Tuesday, October 12, 2010

THE OBAMA ADMINISTRATION'S LIMITED PERSPECTIVE

I guess what bothers me about the administration's attacks on the U.S. Chamber of Commerce -- apart from the fact that Team Obama can't really prove foreign influence on the Chamber's electioneering (Obama and his team are, needless to say, Democrats, and thus are held to extremely high standards of accountability in cases like this; it's not as if they're alleging, say, terrorist influence on the "victory mosque"), and apart from the fact that, naturally, others in the Democratic Party aren't pulling their oars in the same direction -- is the fact that we're being told it's OK to nationalize the midterms in this way, after all the Very Smart People have told us that Democrats can't possibly nationalize the midterm elections by talking about actual positions on issues that actual Republican candidates have actually taken.
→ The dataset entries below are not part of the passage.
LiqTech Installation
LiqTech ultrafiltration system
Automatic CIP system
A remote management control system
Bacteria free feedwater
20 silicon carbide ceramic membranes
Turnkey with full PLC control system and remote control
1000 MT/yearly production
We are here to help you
Why is it wrong to tell voters all over the country that many GOP candidates -- including many who are almost certain to win -- want to gut Social Security and Medicare, support banning abortions even in cases of rape and incest, question the constitutionality of unemployment insurance, and so on, but it's fine to make what's really (for civilians rather than political wonks) a rather indirect attack on the GOP via the Chamber of Commerce via foreign donors whose existence can't be demonstrated and whose ill intent can't be shown.

I think the answer is that, for the Obama circle, this isn't complicated or obscure; they were master campaigners in 2007 and 2008, they're steeped in campaign minutiae, they're already looking ahead to the 2012 campaign -- so they assume that everybody in America dwells on these issues, and on the citizens United decision.
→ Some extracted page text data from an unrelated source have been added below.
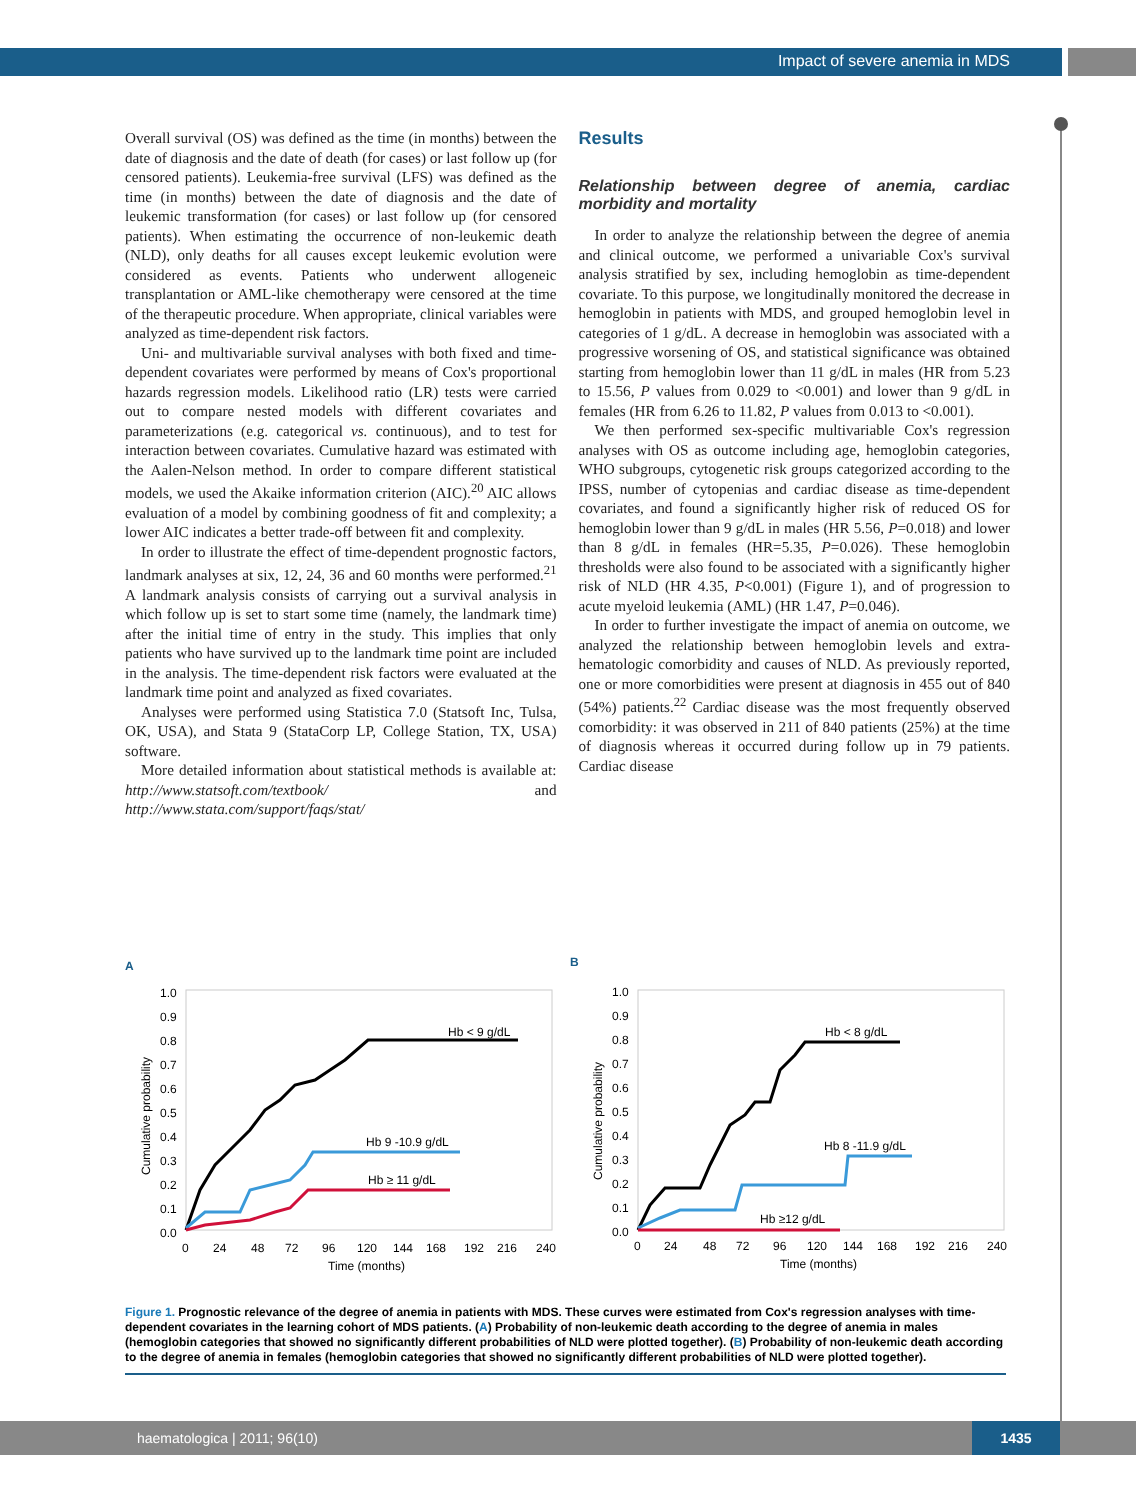Impact of severe anemia in MDS
Overall survival (OS) was defined as the time (in months) between the date of diagnosis and the date of death (for cases) or last follow up (for censored patients). Leukemia-free survival (LFS) was defined as the time (in months) between the date of diagnosis and the date of leukemic transformation (for cases) or last follow up (for censored patients). When estimating the occurrence of non-leukemic death (NLD), only deaths for all causes except leukemic evolution were considered as events. Patients who underwent allogeneic transplantation or AML-like chemotherapy were censored at the time of the therapeutic procedure. When appropriate, clinical variables were analyzed as time-dependent risk factors.
Uni- and multivariable survival analyses with both fixed and time-dependent covariates were performed by means of Cox's proportional hazards regression models. Likelihood ratio (LR) tests were carried out to compare nested models with different covariates and parameterizations (e.g. categorical vs. continuous), and to test for interaction between covariates. Cumulative hazard was estimated with the Aalen-Nelson method. In order to compare different statistical models, we used the Akaike information criterion (AIC).<sup>20</sup> AIC allows evaluation of a model by combining goodness of fit and complexity; a lower AIC indicates a better trade-off between fit and complexity.
In order to illustrate the effect of time-dependent prognostic factors, landmark analyses at six, 12, 24, 36 and 60 months were performed.<sup>21</sup> A landmark analysis consists of carrying out a survival analysis in which follow up is set to start some time (namely, the landmark time) after the initial time of entry in the study. This implies that only patients who have survived up to the landmark time point are included in the analysis. The time-dependent risk factors were evaluated at the landmark time point and analyzed as fixed covariates.
Analyses were performed using Statistica 7.0 (Statsoft Inc, Tulsa, OK, USA), and Stata 9 (StataCorp LP, College Station, TX, USA) software.
More detailed information about statistical methods is available at: http://www.statsoft.com/textbook/ and http://www.stata.com/support/faqs/stat/
Results
Relationship between degree of anemia, cardiac morbidity and mortality
In order to analyze the relationship between the degree of anemia and clinical outcome, we performed a univariable Cox's survival analysis stratified by sex, including hemoglobin as time-dependent covariate. To this purpose, we longitudinally monitored the decrease in hemoglobin in patients with MDS, and grouped hemoglobin level in categories of 1 g/dL. A decrease in hemoglobin was associated with a progressive worsening of OS, and statistical significance was obtained starting from hemoglobin lower than 11 g/dL in males (HR from 5.23 to 15.56, P values from 0.029 to <0.001) and lower than 9 g/dL in females (HR from 6.26 to 11.82, P values from 0.013 to <0.001).
We then performed sex-specific multivariable Cox's regression analyses with OS as outcome including age, hemoglobin categories, WHO subgroups, cytogenetic risk groups categorized according to the IPSS, number of cytopenias and cardiac disease as time-dependent covariates, and found a significantly higher risk of reduced OS for hemoglobin lower than 9 g/dL in males (HR 5.56, P=0.018) and lower than 8 g/dL in females (HR=5.35, P=0.026). These hemoglobin thresholds were also found to be associated with a significantly higher risk of NLD (HR 4.35, P<0.001) (Figure 1), and of progression to acute myeloid leukemia (AML) (HR 1.47, P=0.046).
In order to further investigate the impact of anemia on outcome, we analyzed the relationship between hemoglobin levels and extra-hematologic comorbidity and causes of NLD. As previously reported, one or more comorbidities were present at diagnosis in 455 out of 840 (54%) patients.<sup>22</sup> Cardiac disease was the most frequently observed comorbidity: it was observed in 211 of 840 patients (25%) at the time of diagnosis whereas it occurred during follow up in 79 patients. Cardiac disease
A
1.0
0.9
0.8
0.7
0.6
0.5
0.4
0.3
0.2
0.1
0.0
Cumulative probability
0
24
48
72
96
120
144
168
192
216
240
Time (months)
Hb < 9 g/dL
Hb 9 -10.9 g/dL
Hb ≥ 11 g/dL
B
1.0
0.9
0.8
0.7
0.6
0.5
0.4
0.3
0.2
0.1
0.0
Cumulative probability
0
24
48
72
96
120
144
168
192
216
240
Time (months)
Hb < 8 g/dL
Hb 8 -11.9 g/dL
Hb ≥12 g/dL
Figure 1. Prognostic relevance of the degree of anemia in patients with MDS. These curves were estimated from Cox's regression analyses with time-dependent covariates in the learning cohort of MDS patients. (A) Probability of non-leukemic death according to the degree of anemia in males (hemoglobin categories that showed no significantly different probabilities of NLD were plotted together). (B) Probability of non-leukemic death according to the degree of anemia in females (hemoglobin categories that showed no significantly different probabilities of NLD were plotted together).
haematologica | 2011; 96(10) 1435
I'm reminded of the old David Letterman "Limited Perspective" sketches, in which, say, a heating contractor from New England would be brought on to review the Boston-based Paul Newman movie The Verdict and ignore the gist of the movie while fixating on how realistically winter indoor warmth was depicted. Team Obama has similar tunnel vision: campaigning is what the Obamaites know, so they think it matters to everyone.
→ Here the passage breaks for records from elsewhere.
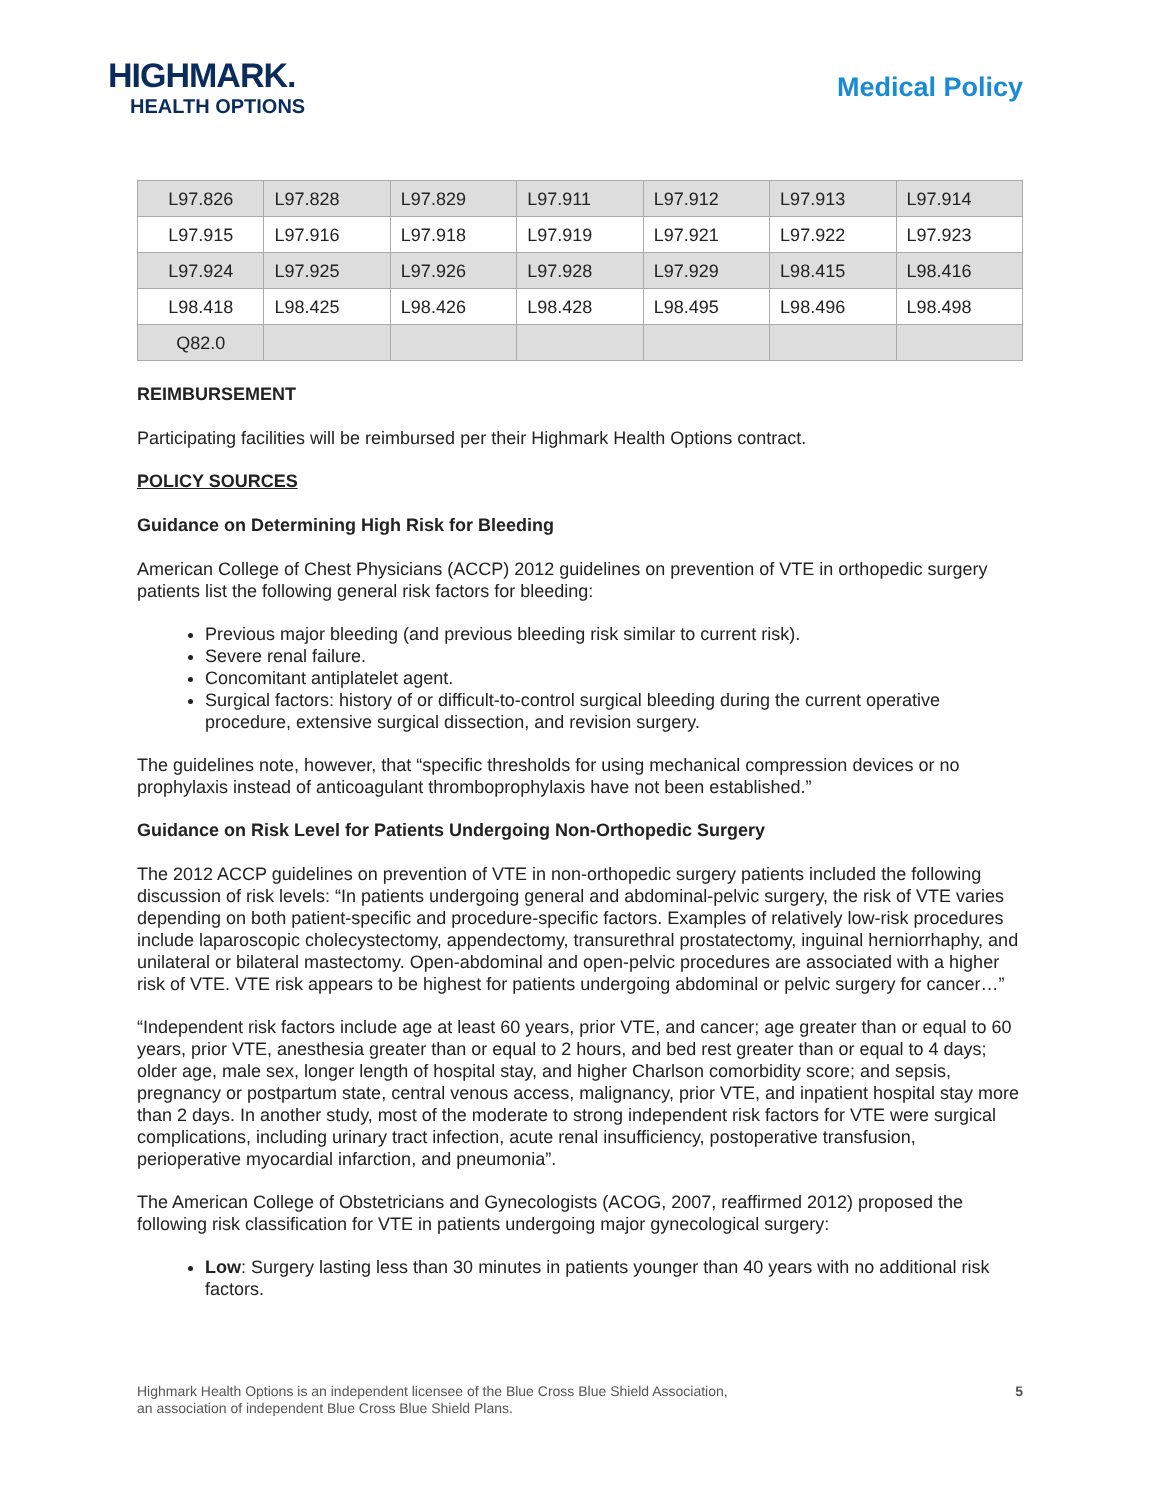HIGHMARK.
HEALTH OPTIONS
Medical Policy
| L97.826 | L97.828 | L97.829 | L97.911 | L97.912 | L97.913 | L97.914 |
| L97.915 | L97.916 | L97.918 | L97.919 | L97.921 | L97.922 | L97.923 |
| L97.924 | L97.925 | L97.926 | L97.928 | L97.929 | L98.415 | L98.416 |
| L98.418 | L98.425 | L98.426 | L98.428 | L98.495 | L98.496 | L98.498 |
| Q82.0 | | | | | | |
REIMBURSEMENT
Participating facilities will be reimbursed per their Highmark Health Options contract.
POLICY SOURCES
Guidance on Determining High Risk for Bleeding
American College of Chest Physicians (ACCP) 2012 guidelines on prevention of VTE in orthopedic surgery patients list the following general risk factors for bleeding:
Previous major bleeding (and previous bleeding risk similar to current risk).
Severe renal failure.
Concomitant antiplatelet agent.
Surgical factors: history of or difficult-to-control surgical bleeding during the current operative procedure, extensive surgical dissection, and revision surgery.
The guidelines note, however, that “specific thresholds for using mechanical compression devices or no prophylaxis instead of anticoagulant thromboprophylaxis have not been established.”
Guidance on Risk Level for Patients Undergoing Non-Orthopedic Surgery
The 2012 ACCP guidelines on prevention of VTE in non-orthopedic surgery patients included the following discussion of risk levels: “In patients undergoing general and abdominal-pelvic surgery, the risk of VTE varies depending on both patient-specific and procedure-specific factors. Examples of relatively low-risk procedures include laparoscopic cholecystectomy, appendectomy, transurethral prostatectomy, inguinal herniorrhaphy, and unilateral or bilateral mastectomy. Open-abdominal and open-pelvic procedures are associated with a higher risk of VTE. VTE risk appears to be highest for patients undergoing abdominal or pelvic surgery for cancer…”
“Independent risk factors include age at least 60 years, prior VTE, and cancer; age greater than or equal to 60 years, prior VTE, anesthesia greater than or equal to 2 hours, and bed rest greater than or equal to 4 days; older age, male sex, longer length of hospital stay, and higher Charlson comorbidity score; and sepsis, pregnancy or postpartum state, central venous access, malignancy, prior VTE, and inpatient hospital stay more than 2 days. In another study, most of the moderate to strong independent risk factors for VTE were surgical complications, including urinary tract infection, acute renal insufficiency, postoperative transfusion, perioperative myocardial infarction, and pneumonia”.
The American College of Obstetricians and Gynecologists (ACOG, 2007, reaffirmed 2012) proposed the following risk classification for VTE in patients undergoing major gynecological surgery:
Low: Surgery lasting less than 30 minutes in patients younger than 40 years with no additional risk factors.
Highmark Health Options is an independent licensee of the Blue Cross Blue Shield Association,
an association of independent Blue Cross Blue Shield Plans.
5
I don't think this problem is unique to them, however. Our campaign are too long and too expensive; it seems to me that the breakdown of our political system is partly due to the fact that our politicians spend vastly more time working on getting and staying elected than their predecessors did decades ago. Our pols todays aren't legislators or executives first -- they're candidates. Candidating is their principal job skill. Obama's may not be any worse than most.